Die EU-Kommission hat den schon länger erwarteten Vorschlag für die Einführung einer Finanztransaktionssteuer verabschiedet. Das erklärte Kommissionspräsident José Manuel Barroso vor dem EU-Parlament in Strassburg. «Dies ist eine Frage der Fairness», sagte Barroso.

Diese Steuer könne 55 Milliarden Euro im Jahr einbringen. In den letzten drei Jahren hätten die EU-Staaten dem Finanzsektor Darlehen und Hilfen von 4,6 Milliarden Euro gewährt. Nun sei es an der Zeit, «dass der Finanzsektor eine Gegenleistung für die Gesellschaft erbringt».

Die Steuer ist allerdings innerhalb der EU-Staaten umstritten. Während Deutschland und Frankreich eine solche Steuer unterstützen, wehrt sich Grossbritannien dagegen. Deutschland und Frankreich wehren sich aber ihrerseits auch wieder gegen die Idee Barrosos, die Einnahmen aus der Steuer in den EU-Haushalt fliessen zu lassen.

Barroso warnt vor Nationalismus

Barroso sagte in seiner «Rede zur Lage der Union», Europa befinde sich in der schwersten Krise seit der Gründung der Gemeinschaft. Es gebe eine Vertrauenskrise, zudem drohe ein «Rückzug auf Nationales, wenn nicht sogar Nationalistisches».

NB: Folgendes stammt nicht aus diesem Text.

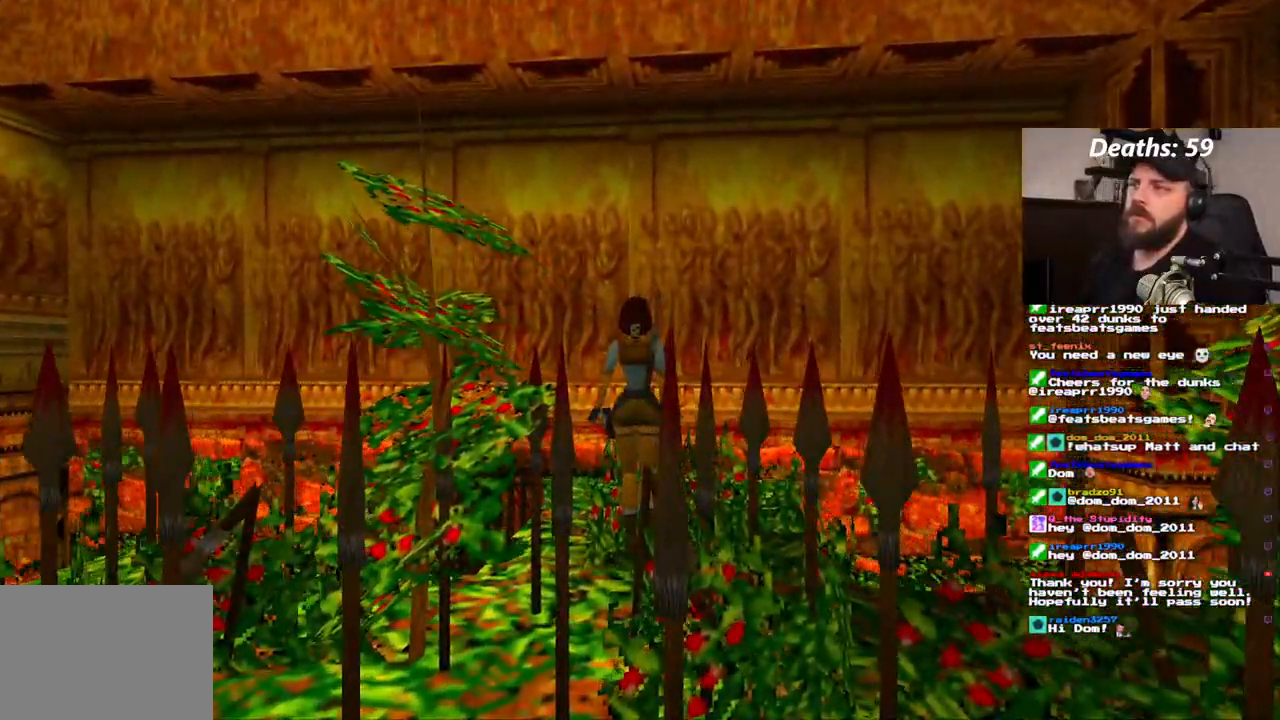
Gameplay with a controller (PlayStation layout); each line is a JSON object with the inputs held at the frame after it (dt_ms = milliseconds from this image to that frame). "events" lists button and stick changes between this image and that frame as [ms after this image, input, new state], when the widget could be followed in between. Not read: CIRCLE HOME L1 L3 R1 R3.
{"dt_ms": 500, "buttons": ["DPAD_UP"], "left_stick": "center", "right_stick": "center", "events": [[100, "DPAD_RIGHT", "down"], [500, "DPAD_RIGHT", "up"]]}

Er kritisierte die europäischen Regierungen scharf. Die EU brauche nicht mehr Zusammenarbeit zwischen den Hauptstädten, sondern europäische Lösungen. Ohne die Forderung von Bundeskanzlerin Angela Merkel und Frankreichs Präsident Nicolas Sarkozy nach einer europäischen Wirtschaftsregierung ausdrücklich zu erwähnen, sagte er: «Innerhalb der EU-Kompetenzen ist die Kommission die Wirtschaftsregierung. Wir brauchen nicht noch mehr Institutionen dafür.»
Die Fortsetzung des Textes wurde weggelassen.